Ce que ça change concrètement
- Pour qui veut garder la maison de famille : c'est le filet de sécurité ultime — mais il exige des liquidités immédiates et une réaction en jours ;
- Pour les investisseurs qui rêvent d'acheter des « maisons d'héritage » à prix cassé : l'affaire peut s'évaporer au dernier moment ;
- Pour la famille : l'existence de la remição pousse tout le monde vers l'accord amiable, au prix du marché, pendant la fenêtre de 6 mois.

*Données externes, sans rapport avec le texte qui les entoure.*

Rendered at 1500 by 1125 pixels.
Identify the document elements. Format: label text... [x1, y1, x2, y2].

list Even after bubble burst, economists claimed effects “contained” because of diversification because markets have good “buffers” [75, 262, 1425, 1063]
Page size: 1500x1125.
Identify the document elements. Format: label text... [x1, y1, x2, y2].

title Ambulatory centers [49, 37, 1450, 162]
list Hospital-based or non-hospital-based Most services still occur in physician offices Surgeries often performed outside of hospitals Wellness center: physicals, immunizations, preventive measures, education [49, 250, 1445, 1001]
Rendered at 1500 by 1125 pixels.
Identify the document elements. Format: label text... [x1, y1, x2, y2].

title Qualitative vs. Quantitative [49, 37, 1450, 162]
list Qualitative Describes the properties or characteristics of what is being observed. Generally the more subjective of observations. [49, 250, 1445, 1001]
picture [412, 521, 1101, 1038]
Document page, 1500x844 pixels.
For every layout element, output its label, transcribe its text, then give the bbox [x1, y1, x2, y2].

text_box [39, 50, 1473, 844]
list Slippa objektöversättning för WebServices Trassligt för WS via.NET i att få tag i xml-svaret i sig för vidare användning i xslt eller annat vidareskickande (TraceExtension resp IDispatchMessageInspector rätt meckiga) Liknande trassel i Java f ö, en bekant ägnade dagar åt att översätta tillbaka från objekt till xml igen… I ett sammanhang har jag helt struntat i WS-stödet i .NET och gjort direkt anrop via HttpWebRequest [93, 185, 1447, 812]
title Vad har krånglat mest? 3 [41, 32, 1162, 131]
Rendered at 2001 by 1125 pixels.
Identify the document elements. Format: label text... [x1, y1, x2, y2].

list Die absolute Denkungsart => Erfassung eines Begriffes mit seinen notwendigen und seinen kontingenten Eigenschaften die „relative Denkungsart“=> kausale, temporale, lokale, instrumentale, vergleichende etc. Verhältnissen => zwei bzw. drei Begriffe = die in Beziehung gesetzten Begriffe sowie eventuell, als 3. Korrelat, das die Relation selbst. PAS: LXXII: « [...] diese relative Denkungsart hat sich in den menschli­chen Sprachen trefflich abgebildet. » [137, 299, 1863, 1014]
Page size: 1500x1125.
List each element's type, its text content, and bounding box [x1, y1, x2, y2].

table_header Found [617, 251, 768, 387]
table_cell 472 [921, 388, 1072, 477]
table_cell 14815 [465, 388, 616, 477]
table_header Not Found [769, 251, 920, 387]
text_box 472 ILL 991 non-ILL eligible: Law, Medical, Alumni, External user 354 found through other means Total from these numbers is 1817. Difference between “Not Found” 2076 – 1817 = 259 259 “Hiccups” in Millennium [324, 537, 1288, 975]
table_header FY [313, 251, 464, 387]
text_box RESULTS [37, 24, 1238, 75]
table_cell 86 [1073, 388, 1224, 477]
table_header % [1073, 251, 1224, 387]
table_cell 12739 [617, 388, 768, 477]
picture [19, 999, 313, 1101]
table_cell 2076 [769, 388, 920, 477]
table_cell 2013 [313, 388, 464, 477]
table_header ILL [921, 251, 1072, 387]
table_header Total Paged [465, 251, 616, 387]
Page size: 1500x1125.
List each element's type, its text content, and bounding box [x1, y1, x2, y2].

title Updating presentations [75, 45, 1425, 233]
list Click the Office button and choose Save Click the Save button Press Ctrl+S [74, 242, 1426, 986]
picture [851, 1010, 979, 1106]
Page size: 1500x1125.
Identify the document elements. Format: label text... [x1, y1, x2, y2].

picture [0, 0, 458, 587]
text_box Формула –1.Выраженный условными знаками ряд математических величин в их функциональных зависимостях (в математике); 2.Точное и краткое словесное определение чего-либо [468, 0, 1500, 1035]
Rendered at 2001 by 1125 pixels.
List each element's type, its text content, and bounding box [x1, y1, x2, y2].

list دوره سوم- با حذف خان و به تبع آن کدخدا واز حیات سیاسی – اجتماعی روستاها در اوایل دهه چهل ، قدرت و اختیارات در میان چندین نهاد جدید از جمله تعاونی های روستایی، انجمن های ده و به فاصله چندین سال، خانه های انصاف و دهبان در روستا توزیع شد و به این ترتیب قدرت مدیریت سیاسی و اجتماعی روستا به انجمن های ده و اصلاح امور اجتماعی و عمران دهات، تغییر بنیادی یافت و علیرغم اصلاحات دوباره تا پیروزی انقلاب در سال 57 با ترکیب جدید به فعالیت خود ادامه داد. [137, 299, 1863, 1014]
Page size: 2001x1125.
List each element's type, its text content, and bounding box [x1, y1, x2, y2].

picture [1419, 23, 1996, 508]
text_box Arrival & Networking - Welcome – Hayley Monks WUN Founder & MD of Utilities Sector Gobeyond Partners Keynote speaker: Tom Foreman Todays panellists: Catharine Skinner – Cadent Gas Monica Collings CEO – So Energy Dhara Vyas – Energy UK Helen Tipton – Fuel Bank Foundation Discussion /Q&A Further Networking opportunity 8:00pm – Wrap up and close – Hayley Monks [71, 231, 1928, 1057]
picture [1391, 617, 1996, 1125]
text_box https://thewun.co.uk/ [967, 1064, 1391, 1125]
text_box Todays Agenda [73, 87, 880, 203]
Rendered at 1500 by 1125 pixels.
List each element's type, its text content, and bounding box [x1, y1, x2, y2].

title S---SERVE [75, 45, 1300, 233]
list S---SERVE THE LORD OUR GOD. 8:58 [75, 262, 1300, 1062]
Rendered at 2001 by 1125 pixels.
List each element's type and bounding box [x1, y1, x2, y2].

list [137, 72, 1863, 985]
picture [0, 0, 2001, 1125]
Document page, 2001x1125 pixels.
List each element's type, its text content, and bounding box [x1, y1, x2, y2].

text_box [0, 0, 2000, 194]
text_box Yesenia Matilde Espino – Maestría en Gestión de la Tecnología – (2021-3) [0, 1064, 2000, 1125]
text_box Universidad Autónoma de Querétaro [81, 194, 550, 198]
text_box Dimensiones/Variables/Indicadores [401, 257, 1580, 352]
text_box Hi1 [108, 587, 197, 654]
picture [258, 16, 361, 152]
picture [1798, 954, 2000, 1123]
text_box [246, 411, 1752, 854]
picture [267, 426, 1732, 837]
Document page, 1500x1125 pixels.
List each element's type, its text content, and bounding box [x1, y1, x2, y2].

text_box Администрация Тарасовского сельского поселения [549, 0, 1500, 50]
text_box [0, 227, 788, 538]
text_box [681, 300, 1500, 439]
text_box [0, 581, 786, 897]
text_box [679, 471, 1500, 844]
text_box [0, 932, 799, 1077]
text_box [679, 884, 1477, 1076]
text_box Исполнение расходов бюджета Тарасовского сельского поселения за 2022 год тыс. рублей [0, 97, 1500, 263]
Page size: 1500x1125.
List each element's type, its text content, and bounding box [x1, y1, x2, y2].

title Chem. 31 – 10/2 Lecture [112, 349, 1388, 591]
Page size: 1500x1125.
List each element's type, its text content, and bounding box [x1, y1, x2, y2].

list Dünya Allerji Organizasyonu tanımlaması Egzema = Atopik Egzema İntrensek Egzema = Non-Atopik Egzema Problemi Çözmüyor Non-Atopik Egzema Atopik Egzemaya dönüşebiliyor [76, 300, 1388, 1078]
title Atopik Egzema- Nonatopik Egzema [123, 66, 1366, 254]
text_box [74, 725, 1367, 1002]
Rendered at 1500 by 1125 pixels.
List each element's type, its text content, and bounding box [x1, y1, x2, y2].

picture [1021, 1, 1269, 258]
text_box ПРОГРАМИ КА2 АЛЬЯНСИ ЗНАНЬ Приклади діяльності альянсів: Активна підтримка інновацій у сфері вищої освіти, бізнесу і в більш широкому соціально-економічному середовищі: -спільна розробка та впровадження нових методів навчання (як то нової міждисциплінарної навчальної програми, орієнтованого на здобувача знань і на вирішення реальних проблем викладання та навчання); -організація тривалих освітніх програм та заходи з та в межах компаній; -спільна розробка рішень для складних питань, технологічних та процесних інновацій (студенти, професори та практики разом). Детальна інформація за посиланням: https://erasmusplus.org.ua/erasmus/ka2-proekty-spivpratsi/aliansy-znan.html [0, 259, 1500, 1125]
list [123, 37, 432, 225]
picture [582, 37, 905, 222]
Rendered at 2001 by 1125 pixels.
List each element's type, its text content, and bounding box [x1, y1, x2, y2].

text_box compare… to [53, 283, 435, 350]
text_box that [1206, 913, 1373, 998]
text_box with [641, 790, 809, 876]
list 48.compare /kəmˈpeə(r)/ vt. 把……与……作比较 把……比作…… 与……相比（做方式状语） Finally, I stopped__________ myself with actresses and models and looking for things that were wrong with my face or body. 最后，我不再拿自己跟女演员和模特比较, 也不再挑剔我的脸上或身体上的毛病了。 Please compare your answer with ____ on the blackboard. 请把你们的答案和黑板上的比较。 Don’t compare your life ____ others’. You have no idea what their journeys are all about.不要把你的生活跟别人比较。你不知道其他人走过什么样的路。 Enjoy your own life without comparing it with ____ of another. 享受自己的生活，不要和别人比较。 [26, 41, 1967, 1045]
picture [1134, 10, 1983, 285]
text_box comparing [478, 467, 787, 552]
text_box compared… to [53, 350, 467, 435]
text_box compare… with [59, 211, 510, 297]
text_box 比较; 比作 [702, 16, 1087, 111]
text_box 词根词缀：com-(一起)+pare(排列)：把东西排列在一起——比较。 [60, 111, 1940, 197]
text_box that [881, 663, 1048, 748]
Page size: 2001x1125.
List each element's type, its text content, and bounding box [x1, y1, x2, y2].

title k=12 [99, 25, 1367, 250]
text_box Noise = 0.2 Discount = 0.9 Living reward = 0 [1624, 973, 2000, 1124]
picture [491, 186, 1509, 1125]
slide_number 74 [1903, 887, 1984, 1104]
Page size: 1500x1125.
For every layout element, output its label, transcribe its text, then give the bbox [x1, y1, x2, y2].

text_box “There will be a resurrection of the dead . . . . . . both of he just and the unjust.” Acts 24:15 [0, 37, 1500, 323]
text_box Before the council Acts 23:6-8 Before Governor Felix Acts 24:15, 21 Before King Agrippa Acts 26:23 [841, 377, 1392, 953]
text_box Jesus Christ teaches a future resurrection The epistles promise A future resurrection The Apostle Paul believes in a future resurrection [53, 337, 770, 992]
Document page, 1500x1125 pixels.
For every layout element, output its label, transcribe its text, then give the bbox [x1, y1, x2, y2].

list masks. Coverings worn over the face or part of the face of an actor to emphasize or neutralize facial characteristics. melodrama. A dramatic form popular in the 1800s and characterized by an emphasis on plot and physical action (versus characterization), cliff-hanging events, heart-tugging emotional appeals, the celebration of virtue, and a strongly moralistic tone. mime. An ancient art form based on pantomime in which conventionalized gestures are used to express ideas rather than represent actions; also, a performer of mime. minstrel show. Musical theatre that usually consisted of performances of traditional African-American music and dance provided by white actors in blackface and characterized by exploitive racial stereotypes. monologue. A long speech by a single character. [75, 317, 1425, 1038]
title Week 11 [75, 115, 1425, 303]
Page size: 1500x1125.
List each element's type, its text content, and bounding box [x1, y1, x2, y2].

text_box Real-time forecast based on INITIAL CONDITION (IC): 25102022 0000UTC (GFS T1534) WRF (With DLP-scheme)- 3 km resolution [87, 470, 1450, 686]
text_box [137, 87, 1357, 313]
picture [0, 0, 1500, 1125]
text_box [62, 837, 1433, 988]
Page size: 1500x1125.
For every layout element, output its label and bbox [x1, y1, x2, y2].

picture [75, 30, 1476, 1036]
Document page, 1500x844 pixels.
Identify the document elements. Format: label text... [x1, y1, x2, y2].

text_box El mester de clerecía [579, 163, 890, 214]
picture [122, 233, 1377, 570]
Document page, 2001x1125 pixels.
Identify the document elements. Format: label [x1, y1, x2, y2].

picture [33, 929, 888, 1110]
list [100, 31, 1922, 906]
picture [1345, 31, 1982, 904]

Remição vs droit de préférence
Ne pas confondre : le droit de préférence (qui existe déjà) s'exerce quand un héritier vend sa quote-part à un tiers ; la remição s'exerce à l'issue de l'enchère de la nouvelle procédure. Deux protections familiales, à deux moments différents.
Se préparer avant que le délai n'ouvre
La remição ne sert qu'à celui qui apprend l'enchère à temps et a son financement prêt. Si votre plan est de garder la maison : mettez en place la veille des publications dès maintenant et préparez la capacité financière. Quand la fenêtre s'ouvrira, il sera trop tard pour commencer.